“Stuart, don’t you ever get tired?” she cried pitifully.

He muttered: “Dead tired,” and closing his eyes, allowed himself to relax entirely to her comforting touch, the soft coolness of her presence; as if establishing the memory of a second against which, in future turmoil and stress, he might lay his cheek, and find rest.

“Merle.”

“Yes, dear?”

He said nothing, but still pleaded; and bending down her face to his, she found their lips clinging together.

After he had gone, Merle sat awhile, wondering how much of what had passed must be told to Peter. Loyalty, and the compact they had made: whatever happened, to keep the path unblocked between them, demanded an exact account of events. But that compact had been formed in alliance against a hard and ruthless Stuart of their imaginings. Her instincts were all to protect the boy who had come to her in his trouble. He had come to her—the thought was charged with sweetness. And here she experienced a pang of pity for the girl, the other girl, who looked like being the one left out. But Peter’s anger at the morning’s episode had been hot; she would not have known how to handle him with the gloves his soreness demanded. Peter didn’t like gloves.

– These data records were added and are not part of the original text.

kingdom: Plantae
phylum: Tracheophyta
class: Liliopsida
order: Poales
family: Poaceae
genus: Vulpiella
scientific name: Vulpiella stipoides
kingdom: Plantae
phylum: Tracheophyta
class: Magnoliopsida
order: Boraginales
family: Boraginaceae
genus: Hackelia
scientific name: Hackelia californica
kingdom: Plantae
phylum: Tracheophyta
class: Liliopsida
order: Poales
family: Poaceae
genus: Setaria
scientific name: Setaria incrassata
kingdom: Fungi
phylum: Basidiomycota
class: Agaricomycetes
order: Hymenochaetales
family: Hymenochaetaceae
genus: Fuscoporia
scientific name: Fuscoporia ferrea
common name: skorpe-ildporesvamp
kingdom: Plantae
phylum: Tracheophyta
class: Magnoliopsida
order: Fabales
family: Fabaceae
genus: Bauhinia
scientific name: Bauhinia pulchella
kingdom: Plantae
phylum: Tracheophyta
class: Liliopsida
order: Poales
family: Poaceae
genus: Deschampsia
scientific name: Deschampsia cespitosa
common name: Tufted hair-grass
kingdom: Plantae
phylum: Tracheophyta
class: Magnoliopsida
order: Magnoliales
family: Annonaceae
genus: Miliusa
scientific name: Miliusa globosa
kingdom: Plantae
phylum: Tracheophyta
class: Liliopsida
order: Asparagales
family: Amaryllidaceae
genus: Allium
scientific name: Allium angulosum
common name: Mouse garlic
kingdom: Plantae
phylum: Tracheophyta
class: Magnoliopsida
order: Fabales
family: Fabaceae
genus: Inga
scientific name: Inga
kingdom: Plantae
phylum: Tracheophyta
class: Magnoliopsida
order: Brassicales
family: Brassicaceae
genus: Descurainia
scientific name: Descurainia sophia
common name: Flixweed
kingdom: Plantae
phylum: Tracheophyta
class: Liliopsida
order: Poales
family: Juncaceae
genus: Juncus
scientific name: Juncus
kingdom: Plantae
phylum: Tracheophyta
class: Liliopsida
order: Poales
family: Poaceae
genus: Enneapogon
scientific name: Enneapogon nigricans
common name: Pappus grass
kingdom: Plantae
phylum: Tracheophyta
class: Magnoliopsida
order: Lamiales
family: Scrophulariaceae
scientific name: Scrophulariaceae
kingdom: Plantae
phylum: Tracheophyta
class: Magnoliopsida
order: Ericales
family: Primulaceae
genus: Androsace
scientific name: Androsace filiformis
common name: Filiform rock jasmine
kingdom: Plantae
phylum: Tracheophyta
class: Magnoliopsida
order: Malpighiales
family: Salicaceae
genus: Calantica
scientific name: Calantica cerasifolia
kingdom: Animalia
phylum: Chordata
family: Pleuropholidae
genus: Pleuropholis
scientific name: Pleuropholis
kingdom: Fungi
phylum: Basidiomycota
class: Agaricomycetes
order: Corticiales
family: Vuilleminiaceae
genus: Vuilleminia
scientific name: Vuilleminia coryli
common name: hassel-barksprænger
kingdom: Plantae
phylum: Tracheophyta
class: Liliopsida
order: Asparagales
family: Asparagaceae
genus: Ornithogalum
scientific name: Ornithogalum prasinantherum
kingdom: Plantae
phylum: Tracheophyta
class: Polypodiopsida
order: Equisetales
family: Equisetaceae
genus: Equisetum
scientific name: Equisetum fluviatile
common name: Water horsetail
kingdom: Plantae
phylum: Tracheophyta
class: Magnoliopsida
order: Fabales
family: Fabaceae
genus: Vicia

... For an instant, Merle contemplated treachery.

No. It was popularly supposed that two girls couldn’t be square with one another, where a man was in question. Hers to disprove the theory. A secret unshared by Peter would, moreover, be an insult to the spirit of the trio; the first menace to its continued existence. Merle hesitated no longer, but sat down at the escritoire, and wrote her letter; a letter which omitted nothing, not even the final embrace—though she winced at the thought that Peter might possibly misconstrue it to something more of man and woman, less of child. Then she rang the bell and gave orders for the missive to be taken at once to the post.

... Up the hushed staircase, and into the vast shadowy bedroom. Had Stuart’s head really lain on her lap? Or was he but one of the fantastic crowd who had been abroad that night in Lancaster Gate; sliding the banisters, playing hide-and-seek in the passages, smashing the china—while the white-haired châtelaine of the house took wine with the King of the Hellenes’ minister.